Der bisherige Generalsekretär der Nato, der Norweger Jens Stoltenberg, wird Leiter der Münchner Sicherheitskonferenz, einst von Horst Teltschik und nachfolgend von Wolfgang Ischinger angeführt. Letzterer hat sie zu einem weltweit agierenden Akteur, einem sogenannten Think-Tank mit Forschungs- und Propagandaabteilung ausgebaut und jüngst diesen Coup im Hintergrund eingefädelt. Im Jahr 2019 hat Ischinger Kapital aus seinem Vermögen in die gleichnamige Stiftung eingebracht, im Verbund mit dem Bundesland Bayern, das ebenfalls kräftig investierte, um den globalen Einfluss des Netzwerks zu stärken. Der weltvernetzte Diplomat soll den Coup im Hintergrund eingefädelt haben. Der ehemalige politische Beamte und Merkel-Berater Christoph Heusgen, seit 2022 Leiter der MSC – nach dem Rückzug Ischingers – wird abgelöst und wohl mit einem anderen Posten befriedet. Offensichtlich verspricht Stoltenberg sowohl den amerikanischen Interessen als auch jenen in Berlin besser dienen zu können. Was heißt das?

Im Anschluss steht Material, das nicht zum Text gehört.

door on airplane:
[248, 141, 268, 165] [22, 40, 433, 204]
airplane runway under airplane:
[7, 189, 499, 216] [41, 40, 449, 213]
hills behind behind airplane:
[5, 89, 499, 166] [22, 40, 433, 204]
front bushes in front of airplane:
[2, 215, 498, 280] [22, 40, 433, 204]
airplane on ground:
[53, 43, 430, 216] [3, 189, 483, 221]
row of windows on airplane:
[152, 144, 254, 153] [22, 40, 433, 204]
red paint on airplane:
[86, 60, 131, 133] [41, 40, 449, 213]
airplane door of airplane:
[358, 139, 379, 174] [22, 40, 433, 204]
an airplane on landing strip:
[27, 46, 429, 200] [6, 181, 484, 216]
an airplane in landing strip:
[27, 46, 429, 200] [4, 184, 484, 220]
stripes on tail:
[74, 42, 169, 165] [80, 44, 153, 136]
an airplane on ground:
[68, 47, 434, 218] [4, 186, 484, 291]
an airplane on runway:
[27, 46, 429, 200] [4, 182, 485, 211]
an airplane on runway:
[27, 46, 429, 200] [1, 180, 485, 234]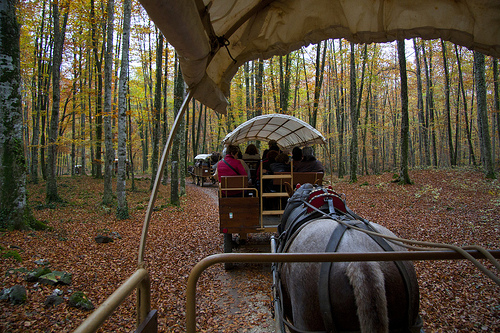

Die Amerikaner verfolgen beim Krieg der Atommacht Russland gegen die Ukraine aktuell das Hauptziel, Russland einzudämmen und zu erschöpfen – und dabei schrittweise auszutesten, wie weit die Unterstützung der USA und der Nato-Staaten für die Ukraine gehen kann, ohne gravierende Reaktionen der russischen Seite (Atomdrohung) zu provozieren. Solange Russland seinen Drohungen keine Taten folgen lässt, nehmen westliche Medien und Militärexperten an, »Putin« bluffe. Von einigen Militärs wird darauf verwiesen, dass die russische Strategie darin bestehe, eine »Schmerzgrenze« der Duldung westlicher Waffen- und Militär-Unterstützung hinzunehmen, von der allerdings niemand so recht weiß, wann sie erreicht ist. Unterdessen reagiert Russland auf neue Waffen des »Westens« mit Gegenschlägen, u.a. schweren Gleitbombenangriffen. Je nachdem, welche Gegenmaßnahme dann im Rahmen der Eskalationsspirale ergriffen wird, kann es in Europa oder woanders dramatische Konsequenzen zur Folge haben. Z.B. auch mit einer »Stellvertreter-Reaktion Russlands«, etwa dergestalt, dass der Iran die US-Navy im Nahen Osten mit Raketen angreift, um das Signal zu setzen: »Bis hierher und nicht weiter!«
Niemand weiß es. Das wird »Eskalationsrisiko« genannt, das auch deutsche »Militärexpertinnen« gemeinhin bagatellisieren und eher dem wilhelminischen Anachronismus frönen: »Immer feste druff«. In strategischen Think-Tanks der USA sind hingegen auch Tendenzen vorhanden (siehe Foreign Affairs), die Verwaltungsbezirke im Osten der Ukraine, die seit 2014 von Separatisten und schließlich von der russischen Armee eingenommen, von Russland als unabhängige Republiken anerkannt und nach Kriegsbeginn im September 2022 mit einer Erklärung Putins eingegliedert worden sind, verloren zu geben – und dafür den größeren Teil der Ukraine, westlich des Dnjepr, in EU und Nato zu integrieren. Stoltenbergs Ziel ist die Europäisierung der Nato, verbunden mit einer nie dagewesenen Aufrüstung Europas und dem Aufbau einer eigenen europäischen Armee unter dem Dach der Nato. Dafür steht auch der Nachfolger Stoltenbergs, der ehemalige Ministerpräsident der Niederlande, Mark Rutte. Gleichzeitig wäre Europa auf die Alternative Trump oder Harris als Präsidenten militärpolitisch vorbereitet. »Unterstützung bis zum Sieg« proklamierte Stoltenberg auf dem letzten Nato-Gipfel, was bedeutet: Aufbau einer »glaubwürdigen Abschreckung« mit dem Bau eigener Langstreckenraketen und anderen neuen Waffen – als Ausgleich für eine zunächst noch nicht vorhandene europäische Armee mit Atomwaffen. Insofern ist der Schachzug, Stoltenberg die Leitung der Münchner Sicherheitskonferenz zu übertragen, der Clou, weil er offenlegt, wie eng die US-Atlantischen Netzwerke und Think-Tanks daran arbeiten, die geopolitischen Interessen ihrer Staaten, des sogenannten Westens, auf die Zukunft vorzubereiten. Ob die risikoreiche Geopolitik zum großen Knall führen wird, oder Vernunft und Aufklärung über abgekartete Manöver siegen werden, ist noch nicht endgültig entschieden.